[[ Available data, beginning ]]

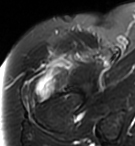
MRI of an extremity soft-tissue mass, one axial slice; slice 83 of 95 in the series (ordered by position); T2-weighted fat-saturated; MR volume resampled by the dataset authors to the PET/CT grid (not the native acquisition matrix); 135 × 146 image matrix, field of view 132 × 143 mm. Female patient. Case-level facts recorded for this patient, not image findings: histological type: pleiomorphic undifferentiated sarcoma; grade: high; site of the primary tumour: right quadricep.
Annotated regions visible in this slice (expert contour drawn on MRI and transferred to this co-registered scan by the dataset authors):
- gross tumour volume including surrounding oedema: box from (x=34, y=66) to (x=61, y=103) px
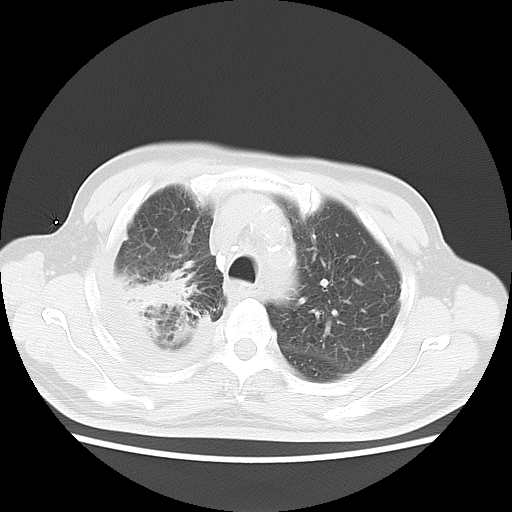
Chest CT, one axial slice; position 12 of 20 along the scan axis; lung window (W 1500 / L -600 HU); 5 mm slice thickness; 512 × 512 image matrix. Male patient, age 75 years. Case-level facts recorded for this patient, not image findings: clinical TNM (as recorded): T1c N1 M1.
Annotated regions visible in this slice (bounding box drawn by a radiologist):
- lung tumour (recorded histology: adenocarcinoma): bounding box (x1, y1, x2, y2) in pixels: (117, 268, 204, 315)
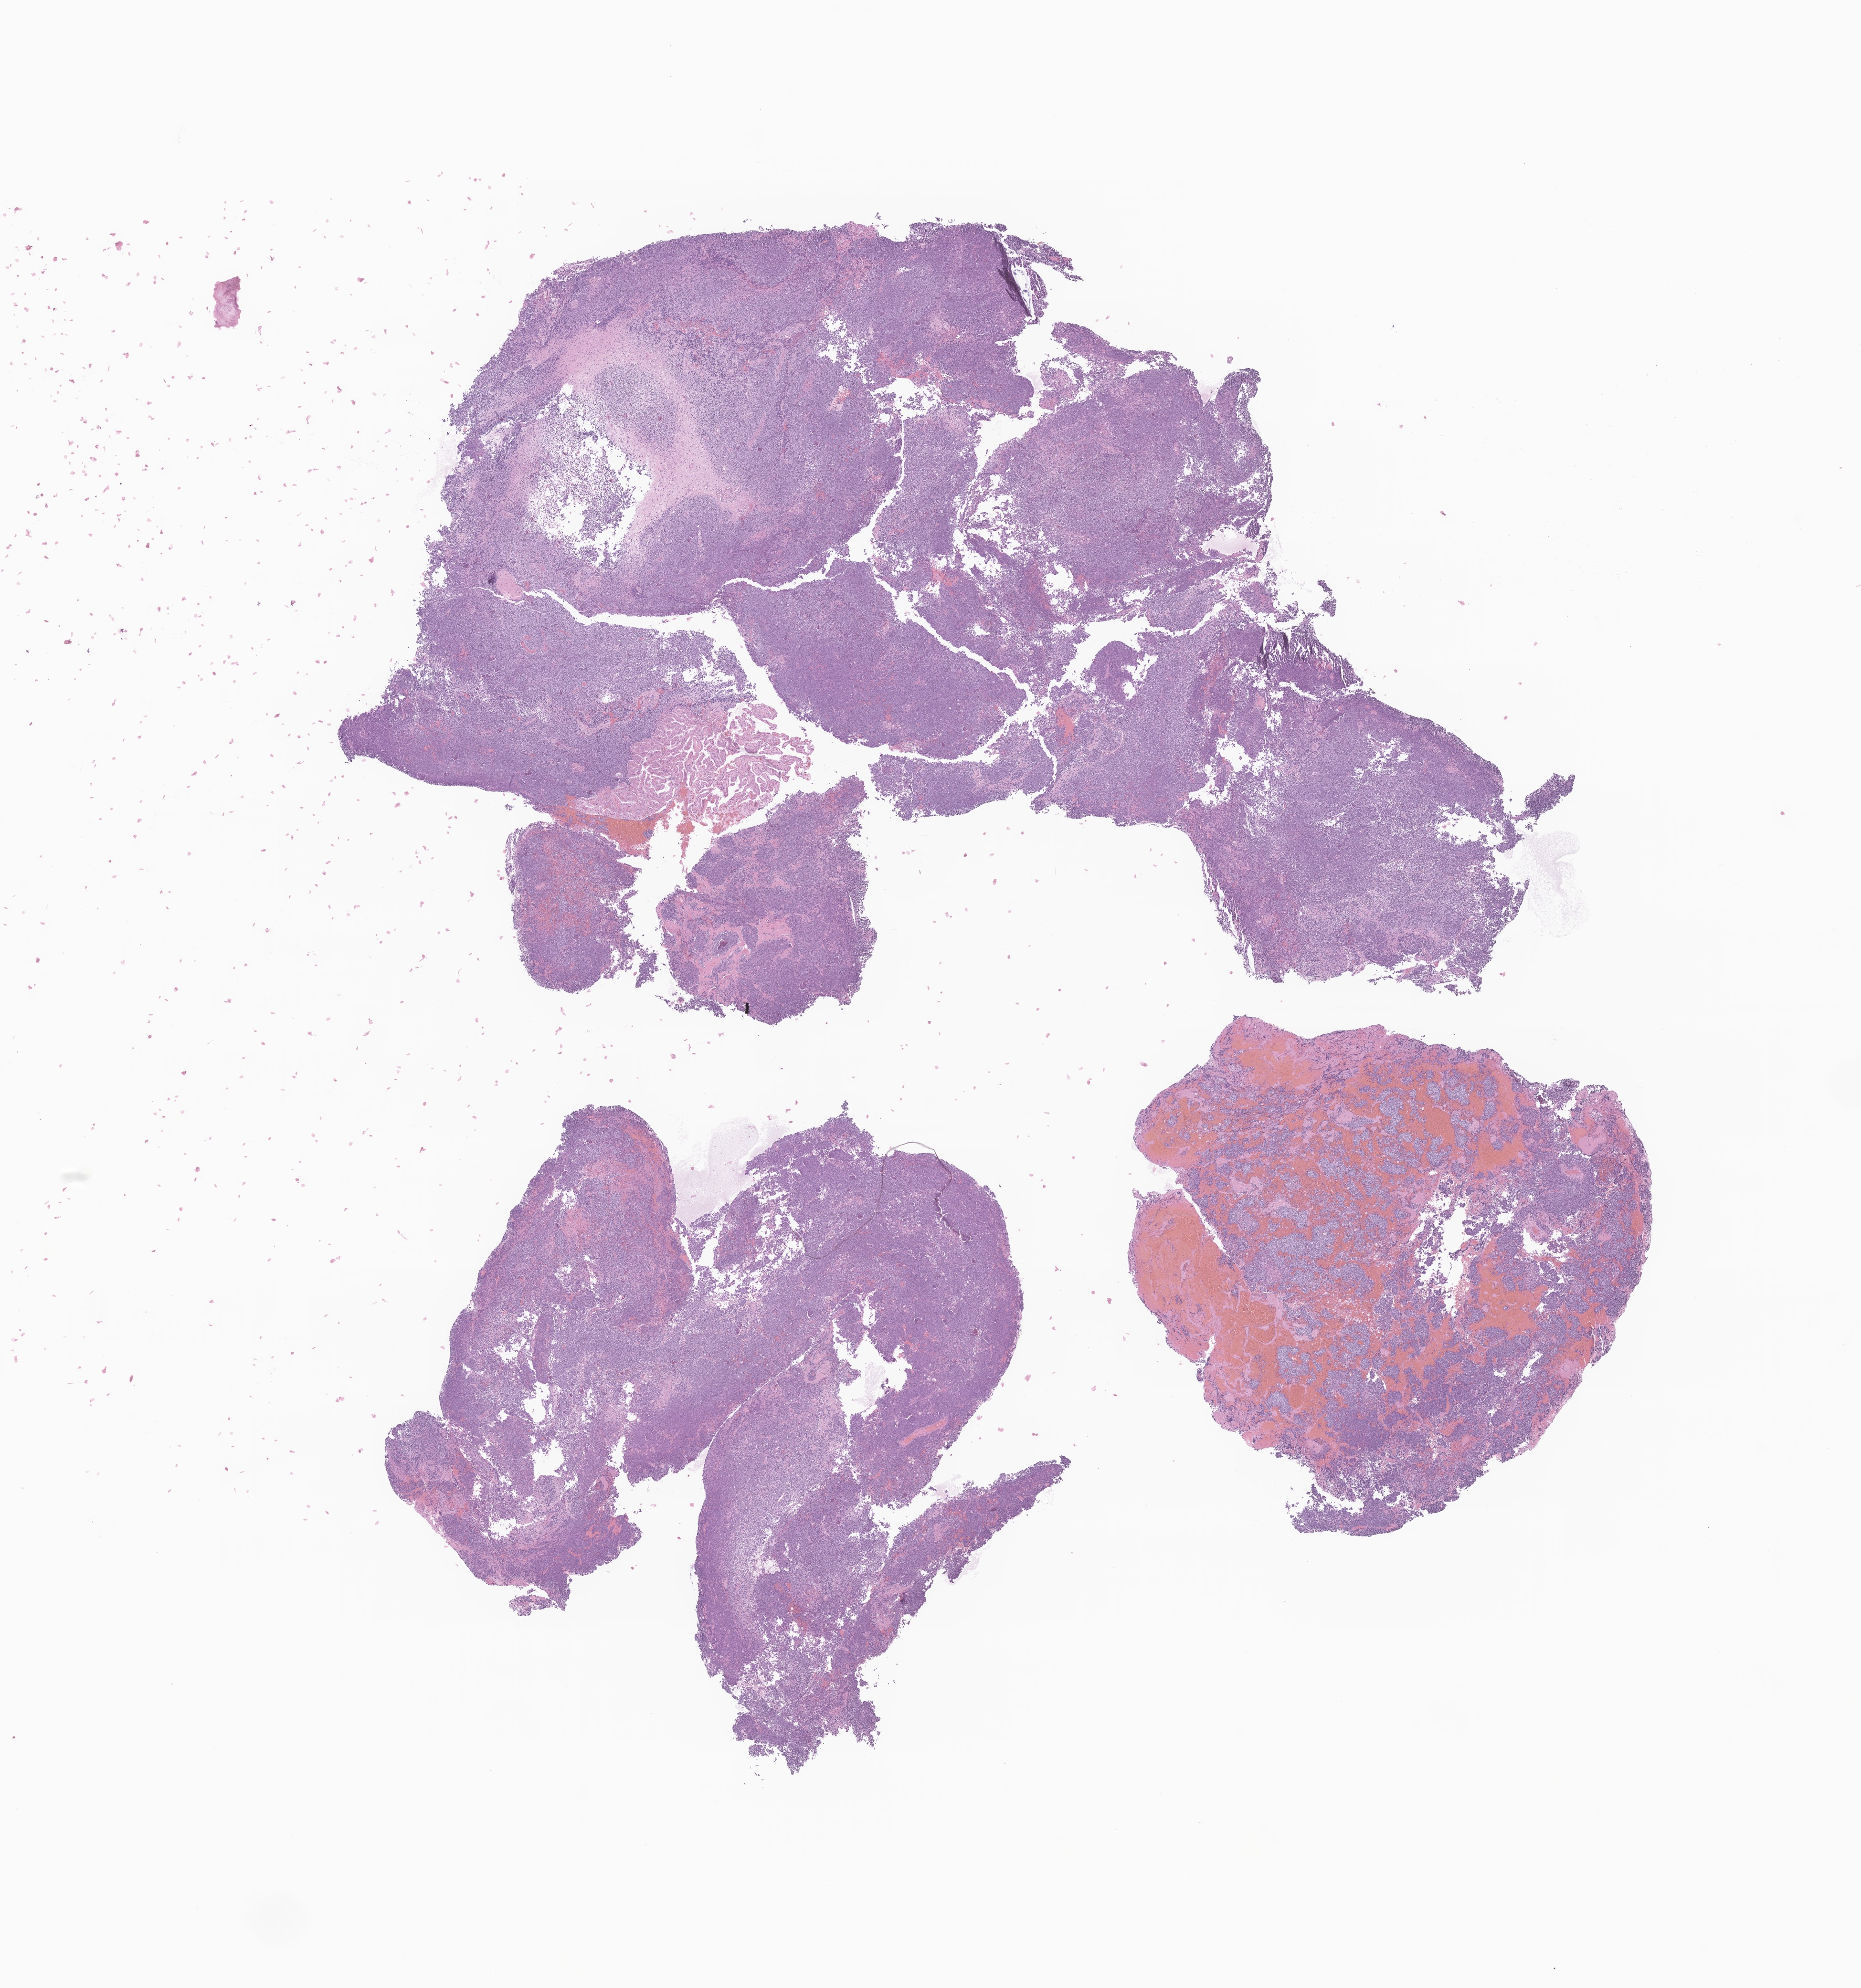
Hematoxylin and eosin (H&E) whole-slide image of tumor tissue from the brain — shown as a low-resolution overview of the whole scanned area (about 16.4 x 17.6 mm), formalin-fixed, paraffin-embedded (FFPE) tissue. Patient: female, age 87 months (7 years 3 months).
Recorded diagnosis: Medulloblastoma, NOS.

[[ Available data, end ]]

§ **Exercise objective**: The task calls for repeating each line above exactly while excluding the pictures.

§ **Solution to the problem**:
MRI of an extremity soft-tissue mass, one axial slice; slice 83 of 95 in the series (ordered by position); T2-weighted fat-saturated; MR volume resampled by the dataset authors to the PET/CT grid (not the native acquisition matrix); 135 × 146 image matrix, field of view 132 × 143 mm. Female patient. Case-level facts recorded for this patient, not image findings: histological type: pleiomorphic undifferentiated sarcoma; grade: high; site of the primary tumour: right quadricep.
Annotated regions visible in this slice (expert contour drawn on MRI and transferred to this co-registered scan by the dataset authors):
- gross tumour volume including surrounding oedema: box from (x=34, y=66) to (x=61, y=103) px
Chest CT, one axial slice; position 12 of 20 along the scan axis; lung window (W 1500 / L -600 HU); 5 mm slice thickness; 512 × 512 image matrix. Male patient, age 75 years. Case-level facts recorded for this patient, not image findings: clinical TNM (as recorded): T1c N1 M1.
Annotated regions visible in this slice (bounding box drawn by a radiologist):
- lung tumour (recorded histology: adenocarcinoma): bounding box (x1, y1, x2, y2) in pixels: (117, 268, 204, 315)
Hematoxylin and eosin (H&E) whole-slide image of tumor tissue from the brain — shown as a low-resolution overview of the whole scanned area (about 16.4 x 17.6 mm), formalin-fixed, paraffin-embedded (FFPE) tissue. Patient: female, age 87 months (7 years 3 months).
Recorded diagnosis: Medulloblastoma, NOS.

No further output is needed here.